Saucer, Krasner, and Mrs. Maisel

07/23/2019 7 By BuddyCushman

I have one distinct memory of the 1950’s. I was walking on my street – High Street in Wareham, Massachusetts – knocking on doors of houses and encouraging anyone who answered my knock to vote for Dwight Eisenhower for re-election to the Presidency. This would have made it sometime in the fall of 1955, and I would have been six years old. The distinct memory, though, was not of knocking on doors or talking to people. I have no memory of those specifics. The distinct memory was seeing a flying saucer. It came into my peripheral view from the east, as if it were passing over the Wareham River, and it traveled, while I watched, east to west, slightly southwest toward the Intermediate School and the Town Hall. They hadn’t built the outdoor basketball courts yet, and certainly not the high school track. The flying saucer was silvery gray and slim and it appeared and flew out of sight in only a few moments. But I remember it clearly, distinctly, like I remember what I had for dinner last night. Salad, with Mediterranean olives, and yellow summer squash.

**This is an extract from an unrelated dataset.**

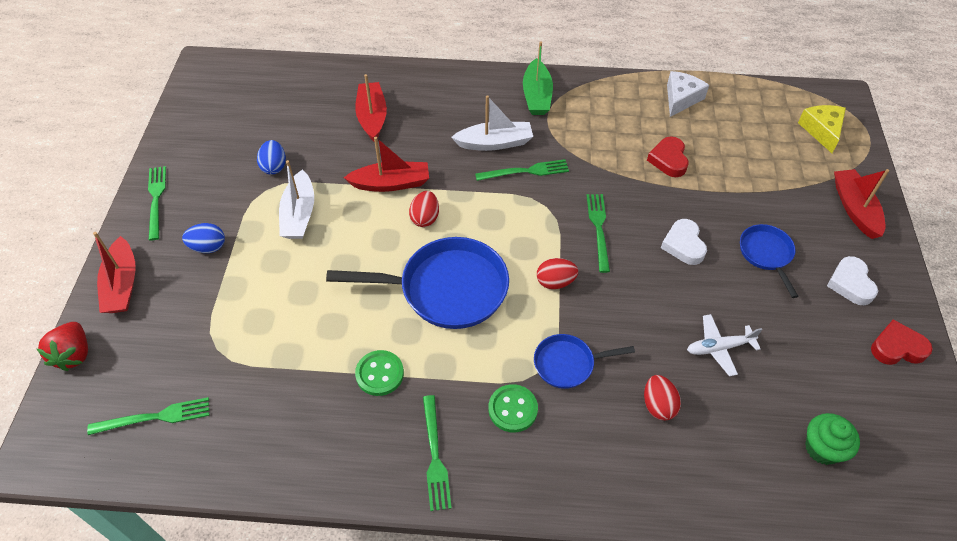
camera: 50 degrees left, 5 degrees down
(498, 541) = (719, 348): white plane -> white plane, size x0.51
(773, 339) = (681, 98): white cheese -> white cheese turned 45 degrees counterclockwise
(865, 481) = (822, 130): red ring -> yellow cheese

I guess you could say I was interested in the 50’s, a little, back then, because I got and hung out with my first-ever dog, Taffy, and hung around with Butchie and Bruce and Royal – even a little with Philly across the street, though he was a year older and probably more of a bad ass than the rest of us. Oh yeah, and I saw a flying saucer. Plus another funny thing – Dwight D. Eisenhower turned out to be probably a better President than most of the ones since then.

I raise these bits of long-ago memorabilia because these last few years the 50’s have come back into my life. A lot. Big time. After a few years of this last decade artist thing I found myself more and more interested in the style of abstract expressionism, in particular the “New York School” artists most prominent in the 1950’s. I could give a long list of names but won’t – just three, in another minute. About the same time poetry made a long-awaited re-appearance in my life – maybe from all the way back to “Listen my children and you shall hear”  and Hiawatha and “The quality of mercy…” – and poetry here in the second decade of the 21st century flew in on the wings of Allen Ginsburg and Lawrence Ferlinghetti, and the poems and especially non-fictionalized novels of Jack Kerouac. They became, and are, my peeps, and they were all 50’s cats. And ditto for my favorite artist – David Park – a Massachusetts boy who traveled out to the Bay area and led a whole new style of figurative abstracted painting in San Francisco and Berkeley all through the 50’s.

(Before going further let me remind any reader that I am a white male, and therefore my experience of the 1950’s, both during and now looking way back on, was and is through white male eyes. Racism and sexism ruled back then, in the midst of wide-spread optimism and the good life and jamming people in phone booths and slurping down goldfish. Racism and sexism still rule, sadly, though we’ve lost the optimism.)

But back to this story. I have as of late romanticized the 50’s. I have spent precious hours day-dreaming of going back, ala Marty McFly, and hanging out with people I now consider heroes and mentors, with those I’ve come to know over all the intervening years. I’d like to couch surf with the De Koonings and David and Lydia Park, sit with a coffee in The Six listening to Ginsberg read his “Howl”. Heck, with all my recent Cape Cod posts, take classes with Hans Hofmann and Robert Motherwell in Provincetown.

That picture up there. Three books of artists and their art – Hofmann, Motherwell, and Lee Krasner (often remembered as Mrs. Jackson Pollack but in my opinion a much better artist.) All books I’ve bought used on Ebay. The library book in the photo is a collection of writings and reviews from the poet Frank O’Hara, a fixture in places like The Cedar Tavern and The Club in 50’s NYC.

Truth be told, I have crossed paths with nearly all the folks I mentioned, their physical space anyway, and their creations, except most often accidentally and as so often is the story of my life – way, way fucking late.

And now, just this last week, I have found (and again through the signing up for Amazon Prime streaming quite accidentally), found my way – along with my wife – to make the acquaintance of the marvelous Mrs. Maisel, yeah, back there in the 1950’s, living large, living larger than the world (read – white men) would have her, where the planets and stars and mythologies and voodoo and all that had her – and had I think lots of us – believing that more was possible. More. An all-inclusive more.

And this morning I remembered back then to a day when my earth stool still, for just a few moments – me and Dwight D and maybe Michael Rennie.

I’d sure like to run into Doc Brown this afternoon, set the controls of the Delorean for ’55, and hopefully go get a coffee with Gregory Corso and Midge Maisel. That would be very cool.